Ceux qui, parmi vous, font campagne contre le texte avancent, à l'appui de leur choix, que sa modification ne pourra intervenir qu'à l'unanimité.C'est un argument important, mais l'unanimité est le droit commun de tous les traités internationaux. L'Europe a accompli des bonds en avant considérables dans le cadre de l'unanimité. Et, si demain le traité était repoussé, celui qu'on voudrait lui substituer devrait l'être à l'unanimité. C'est le serpent qui se mord la queue !

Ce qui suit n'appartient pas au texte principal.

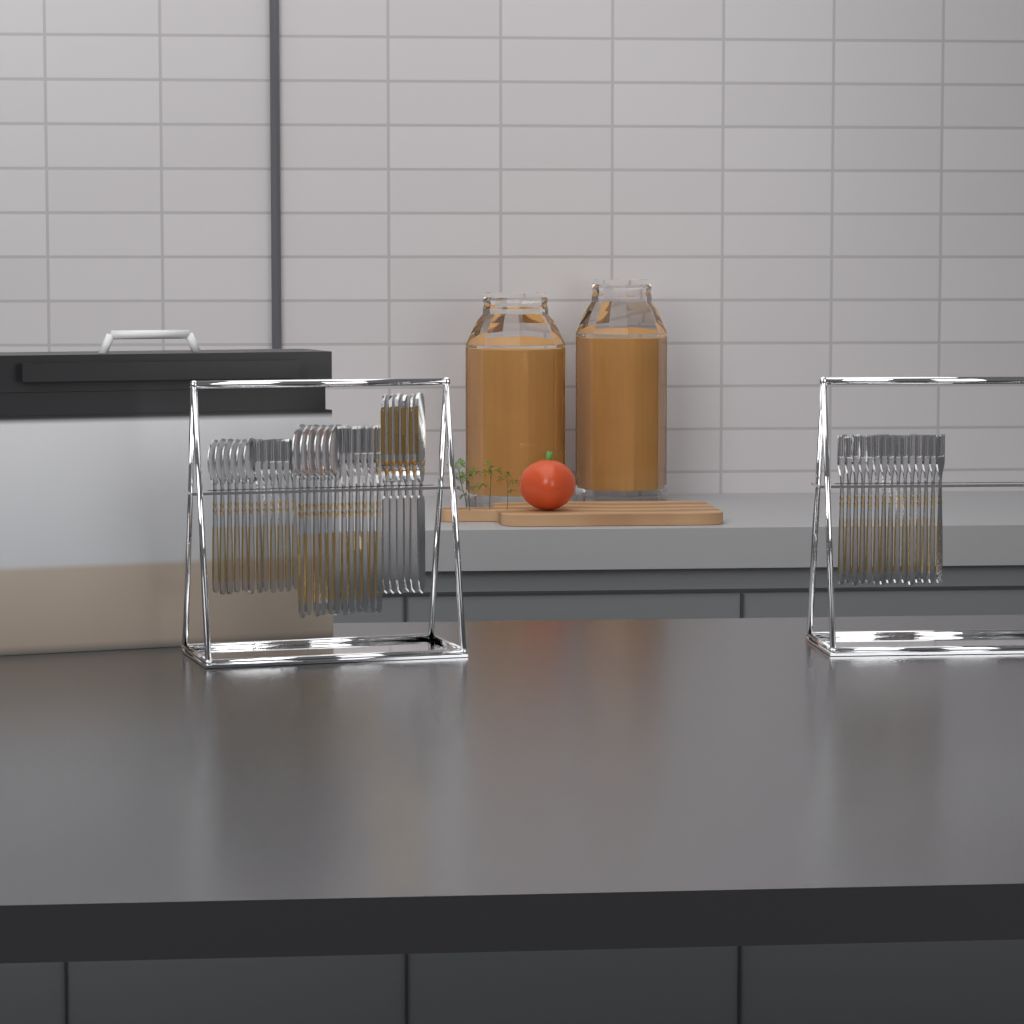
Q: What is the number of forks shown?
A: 27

Pour vous, il n'y a aucun doute sur la valeur du traité de Bruxelles ?Le refuser, ce serait faire un pari sur l'incertitude. Je le répète, il n'y a aucun recul, il n'y a que des avancées. Je suis étonné que certains fassent la fine bouche aujourd'hui, alors même que les socialistes unanimes ont voté, en 1994, les nouveaux accords du Gatt qui ont consacré à la fois l'hégémonie américaine et un système de développement capitaliste destructeur des économies locales. J'ai été le seul, au Parlement européen, à voter contre cet accord ! Dans le même ordre d'idée, on ne peut que s'étonner du silence de la gauche, en juillet dernier, sur l'accord de Genève conclu dans le cadre de l'OMC qui va précipiter un peu plus la crise agricole de l'Afrique. Quand on est internationaliste, on devrait être interpellé par ce sujet, puisque le nombre d'hommes qui meurent de faim risque de passer de 2 à 4 milliards. C'est autrement plus grave que la Constitution européenne !

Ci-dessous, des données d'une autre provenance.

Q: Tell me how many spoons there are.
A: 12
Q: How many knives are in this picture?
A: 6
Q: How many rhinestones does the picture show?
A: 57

Pourtant, des membres de la direction du PS, comme Manuel Valls, ont pris parti pour le non, et Laurent Fabius hésite.Je respecte leur conviction. Cependant, si en définitive nous refusions ce traité, alors j'exige que nous nous livrions à un exercice de contrition collective. Les socialistes ont approuvé à l'unanimité, en 1997, le très mauvais traité d'Amsterdam que personnellement je récusais car je souhaitais un approfondissement de l'Europe avant de décider de son élargissement. Malheureusement, les socialistes ne se sont pas battus en ce sens. Ils se sont engagés d'une seule voix en faveur du traité de Nice, autrement plus médiocre que l'actuel traité de Bruxelles. Si aujourd'hui, les socialistes, en refusant ce traité, décident une révision déchirante de leur idéologie européenne, alors qu'ils accomplissent d'abord un acte de repentance vis-à-vis du peuple. Pour lui avoir demandé de soutenir des textes moins sociaux et moins avancés que le traité de Bruxelles. Car si ce traité n'est pas bon, les autres étaient détestables. Un peu de logique et de cohérence !

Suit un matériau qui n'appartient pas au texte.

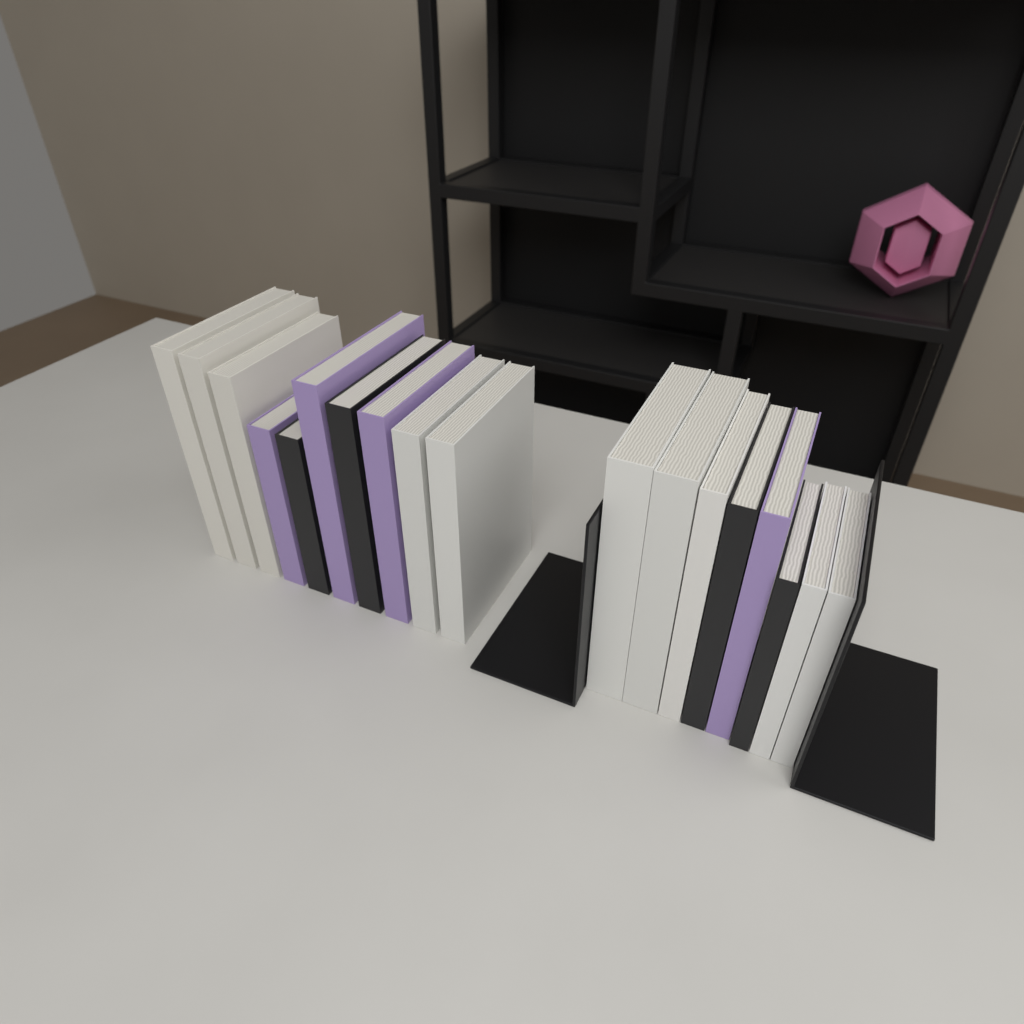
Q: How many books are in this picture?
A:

Que faites-vous de l'argument selon lequel dire oui à ce texte, c'est dire oui à Chirac ?Je peux le comprendre s'il apparaît que le référendum se réduit à une manœuvre purement politicienne du président. Les socialistes ont déjà beaucoup donné, en particulier lors de l' élection présidentielle de 2002, et à chaque fois ils ont été floués.
La composition de la Commission ne présage-t-elle pas d'un ancrage irréversible de l'Europe comme zone de libre-échange au détriment de l'Europe sociale pour laquelle le PS a fait campagne ?Ne confondons pas tout dans un salmigondis d'arguments fallacieux. La Commission est à droite parce qu'une majorité de pays d'Europe sont à droite. Le traité, abusivement appelé « Constitution », n'y est pour rien ! Si demain il y avait une volonté politique d'une majorité d'Etats, rien n'interdirait - et en tout cas pas ce texte - de construire une politique de la défense, une politique industrielle et, priorité des priorités, une politique de la recherche scientifique, clé de la prospérité et de l'indépendance de l'Europe. Ce qui manque à l'Europe n'est pas un traité mirifique, mais la volonté politique. Je suis pour une Europe de gauche, pour une Europe anti-impérialiste mais ce n'est pas un traité qui en décidera.